Horologists Add A Leap Second

Horologists Add A Leap Second

Horologists around the world carried out one of the strangest operations of their profession on Saturday night - they held back time.

The last minute of June 30, 2012 was 61 seconds long with a "leap second" added to compensate for the erratic movement of the Earth.

The brief halting of the second hand compensates for the creeping divergence from solar time - the period required for Earth to complete a day.

Our planet takes just over 86,400 seconds to carry out a 360-degree revolution.

But it wobbles on its axis and is affected by the gravitational pull of the Sun and Moon and the ocean tides, all of which brake the rotation by a tiny fraction of a second.

As a result, Earth gets out of step with International Atomic Time, known by its French acronym TAI, which uses the pulsation of atoms to measure time to an accuracy of several billionths of a second.

To avoid solar time and TAI moving too far apart, the widely used indicator of Coordinated Universal Time (UTC) is adjusted every so often to give us the odd 86,401-second day.

The adjustments began in 1972. Before then, time was measured exclusively by the position of the Sun or stars in relation to the Earth, expressed in Greenwich Mean Time.

"Today, time is constructed, defined and measured with atomic clocks that are infinitely more stable than astronomical time," explained Noel Dimarcq, the director of the SYRTE time-space reference system at the Paris Observatory.

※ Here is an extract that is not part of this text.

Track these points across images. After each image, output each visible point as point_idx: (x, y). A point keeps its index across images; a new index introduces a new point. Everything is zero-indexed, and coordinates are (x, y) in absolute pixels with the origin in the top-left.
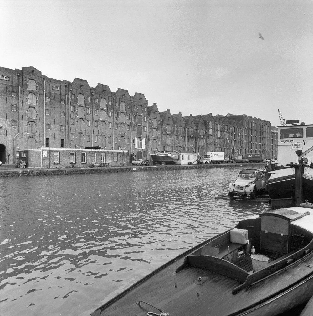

"This allows us to ensure that everyone on Earth is on the exact same time."

Every time the time discrepancy becomes too big, the International Earth Rotation & Reference Systems Service announces a "leap second" - usually several months in advance.

The extra second is added to UTC, also known as Zulu time, only ever at midnight, either on a December 31 or a June 30.

The vast majority of the world's seven billion people are likely to be indifferent to Saturday's change.

But every time a second is added, the world's computers need to be adjusted, a costly practice that also boosts the risk of error.

High-precision systems such as satellites and some data networks will have to factor in the leap second or risk provoking a calculation catastrophe.

For this reason, rocket launches are never scheduled for leap-second dates.